Un élément de la Police nationale congolaise (PNC), identifié comme Kashinda Tshonga, a été interpellé et présenté lundi lors de la parade hebdomadaire organisée au commissariat provincial de la PNC à Lubumbashi. Il est accusé d’avoir violemment agressé une femme en lui portant un coup avec son arme de type AK-47 au niveau de l’œil gauche dans la nuit de dimanche à lundi, au quartier Karavia.
Selon les informations communiquées lors de cette parade, l’incident a suscité une vive émotion au sein de l’opinion publique locale après la diffusion d’une alerte par le député honoraire Vital Sunzu.
À la suite de cette dénonciation, le commissaire divisionnaire Blaise Kilimbalimba a ordonné l’arrestation immédiate du policier mis en cause.
La victime, dont l’identité n’a pas été révélée, a été prise en charge et transférée à la clinique du Golf pour recevoir des soins appropriés. Son état de santé n’a pas été officiellement communiqué par les autorités au moment de la présentation du suspect.

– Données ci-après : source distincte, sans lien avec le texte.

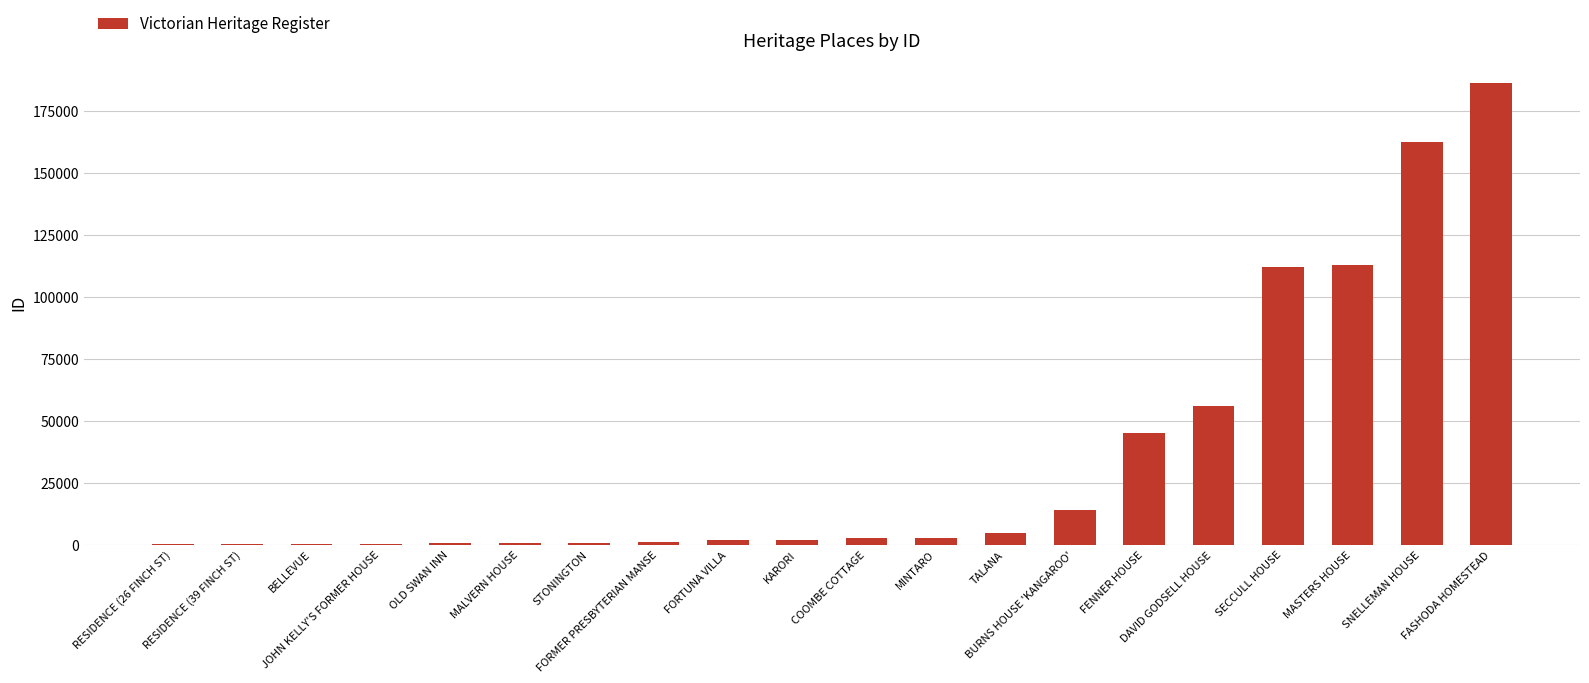

What is the difference between the values at BELLEVUE and FASHODA HOMESTEAD?

186123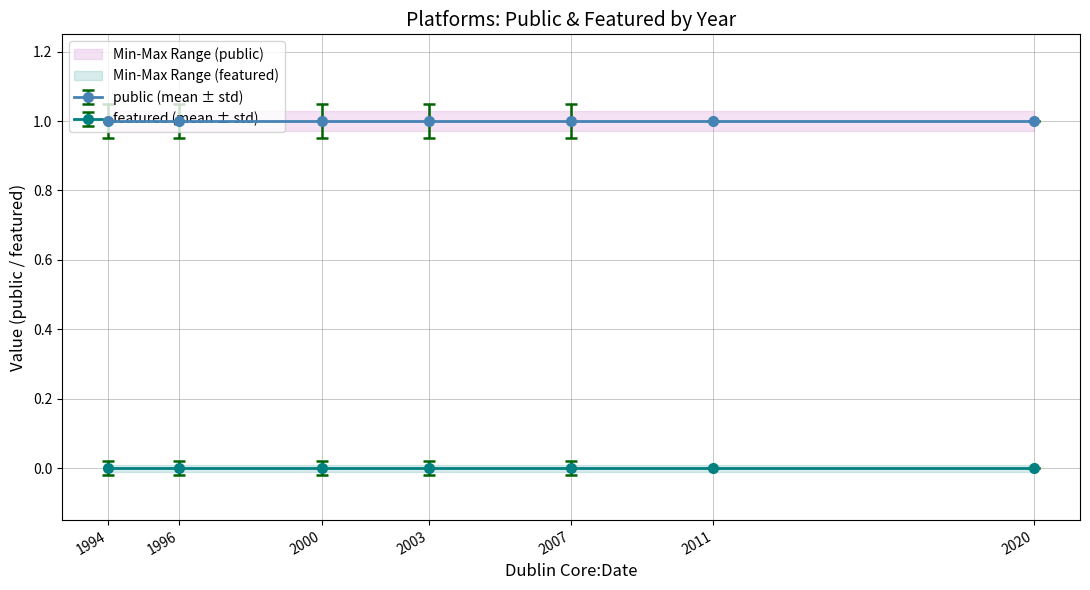

What is the lowest value of the public series?

1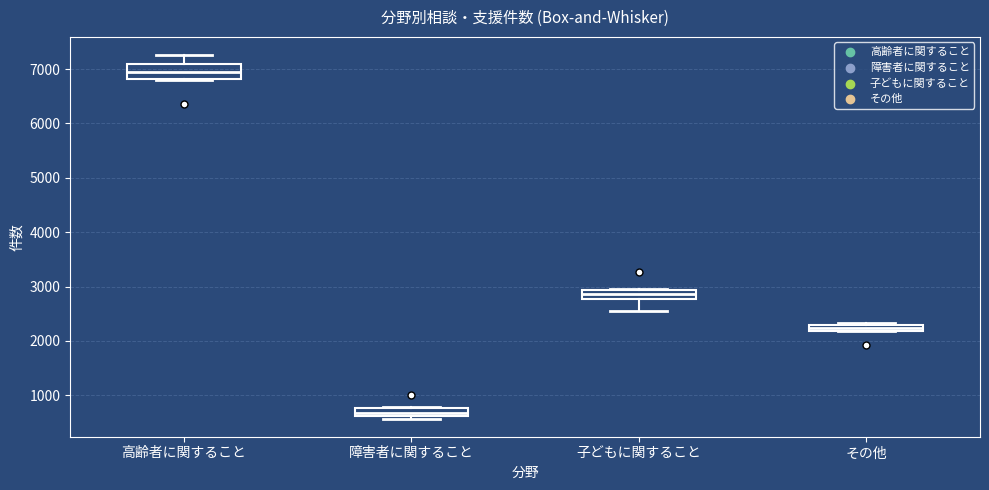

Which box has the lowest median line?

障害者に関すること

Lors de son intervention, le commissaire provincial adjoint de la PNC dans le Haut-Katanga a insisté sur la gravité des faits reprochés à l’agent. Les premiers éléments recueillis indiquent que la victime ne se trouvait pas en état d’ébriété au moment de l’agression, contrairement à certaines allégations avancées après l’incident.
Face à la gravité des blessures infligées et aux circonstances de l’affaire, la hiérarchie policière a décidé de mettre le prévenu à la disposition de l’Auditorat militaire. Celui-ci devra désormais répondre de ses actes devant la justice militaire, compétente pour connaître des infractions commises par les membres des forces de sécurité.
Cette affaire relance le débat sur le comportement de certains agents des forces de l’ordre et sur la nécessité de renforcer les mécanismes de discipline et de contrôle au sein de la Police nationale congolaise. Les autorités provinciales ont réaffirmé leur volonté de lutter contre les abus et de sanctionner tout comportement contraire à la mission de protection des citoyens confiée aux forces de sécurité.